What blew people away was [the finding that]—at least for some proteins—there seemed to be very consistent changes you could almost use as a clock. In a nested tree, as long as the distances were equal, the divergence times were equal, too, going up into the branches. This is important because you can make all kinds of inferences about divergence time and about similarities between species. Why do we have a molecular clock? We have it because those are the proteins that are not under a lot of selection. They are most likely neutral or what is called nearly neutral. Mutations tend to happen on a somewhat regular basis, but you do not have selection to either weed out mutations that are not beneficial or to select for mutations that are beneficial. So, they are just going to change based on intrinsic genetic mutation processes.
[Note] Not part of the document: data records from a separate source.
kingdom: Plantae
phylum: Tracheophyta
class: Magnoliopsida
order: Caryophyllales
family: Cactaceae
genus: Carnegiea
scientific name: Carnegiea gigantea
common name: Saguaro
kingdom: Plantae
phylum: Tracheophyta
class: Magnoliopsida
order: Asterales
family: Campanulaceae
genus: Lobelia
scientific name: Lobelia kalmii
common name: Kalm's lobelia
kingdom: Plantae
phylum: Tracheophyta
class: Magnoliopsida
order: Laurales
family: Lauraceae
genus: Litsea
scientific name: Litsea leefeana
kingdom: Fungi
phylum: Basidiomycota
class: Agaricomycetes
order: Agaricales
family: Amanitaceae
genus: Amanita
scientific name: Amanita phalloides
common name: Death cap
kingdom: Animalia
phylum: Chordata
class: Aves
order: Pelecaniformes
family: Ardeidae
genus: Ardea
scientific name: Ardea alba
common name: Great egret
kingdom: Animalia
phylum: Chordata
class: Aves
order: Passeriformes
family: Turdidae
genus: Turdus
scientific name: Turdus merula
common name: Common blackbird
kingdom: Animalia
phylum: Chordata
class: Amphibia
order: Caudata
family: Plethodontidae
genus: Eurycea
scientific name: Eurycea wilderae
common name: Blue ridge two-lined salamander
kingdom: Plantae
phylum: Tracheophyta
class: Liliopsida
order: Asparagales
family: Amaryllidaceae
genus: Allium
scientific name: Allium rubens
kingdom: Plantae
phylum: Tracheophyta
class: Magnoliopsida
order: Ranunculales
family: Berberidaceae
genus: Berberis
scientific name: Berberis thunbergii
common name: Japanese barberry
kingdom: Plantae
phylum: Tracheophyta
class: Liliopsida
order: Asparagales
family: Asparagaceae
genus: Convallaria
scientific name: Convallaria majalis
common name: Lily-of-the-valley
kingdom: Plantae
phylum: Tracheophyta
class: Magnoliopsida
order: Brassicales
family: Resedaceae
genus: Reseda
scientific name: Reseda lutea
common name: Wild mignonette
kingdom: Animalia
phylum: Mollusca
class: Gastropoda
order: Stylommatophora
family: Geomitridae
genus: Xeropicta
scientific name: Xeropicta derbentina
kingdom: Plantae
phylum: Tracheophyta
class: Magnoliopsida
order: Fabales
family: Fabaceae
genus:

PNAS: What is the legacy of Wilson’s research?

Willerslev: To me, Allan Wilson is the founder of molecular evolution. Not only with this paper but also Mitochondrial Eve (10), which was another mind-blowing discovery. He is also establishing the field of ancient DNA, which I am part of. He was a coauthor on the first ancient DNA paper (11). So, he is a tremendously important person in terms of establishing some very fundamental discoveries but also to applying molecular biology in an evolutionary framework.

Winther: Wilson did not do this alone. Eske and I are too young to have met Wilson, but let us not forget that Wilson did this impressive work with his PhD students: Vincent Sarich (1), Rebecca Cann (10), Mark Stoneking (10), and Svante Pääbo (12).

Willerslev: My supervisor during my PhD, Peter Arctander (13), came out of that group. In terms of the people who came out of his group, so many of them have established very successful groups around the world. In that sense, he not only has an incredible [scientific] legacy but also in terms of the people he fostered.

Winther: The regularity of molecular evolution is not a [self-evident] truth. It is an empirical pattern that had to be [conceived] and measured. It is not the case that evolution always works with a molecular clock, but it does under certain idealized conditions. Wilson and Sarich’s work is a beautiful case in thinking clearly and having well-defined measurements that lead to surprising and provocative results.